> DIRECTIONS
Wherever the word "operating" occurs in the lines below, copy the whole line.

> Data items
########################################

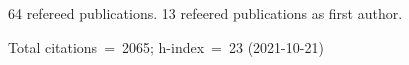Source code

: 64 refereed publications. 13 refeered publications as first author.

Total citations~=~2065; h-index~=~23 (2021-10-21)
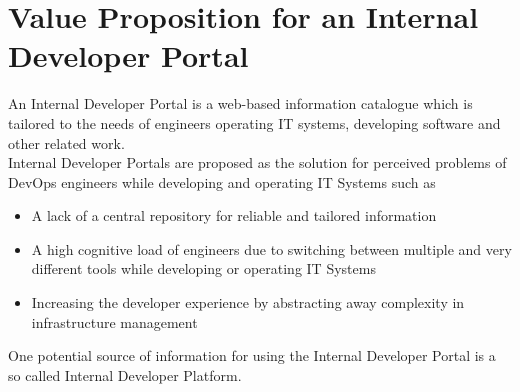 \documentclass[a4paper,12pt]{article}
\begin{document}
    \section{Value Proposition for an Internal Developer Portal}
    \label{sec:vp}
    An Internal Developer Portal is a web-based information catalogue which is tailored to the needs of
    engineers operating IT systems, developing software and other related work.\\
    Internal Developer Portals are proposed as the solution for perceived problems\parencite{backstagestory} of DevOps
    engineers while developing and operating IT Systems such as
    \begin{itemize}
        \item A lack of a central repository for reliable and tailored information
        \item A high cognitive load of engineers due to switching between multiple and very different tools while developing or operating IT Systems
        \item Increasing the developer experience by abstracting away complexity in infrastructure management
    \end{itemize}
    One potential source of information for using the Internal Developer Portal is a so called Internal Developer Platform.
\end{document}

########################################

> TASK RESPONSE
    engineers operating IT systems, developing software and other related work.\\
    engineers while developing and operating IT Systems such as
        \item A high cognitive load of engineers due to switching between multiple and very different tools while developing or operating IT Systems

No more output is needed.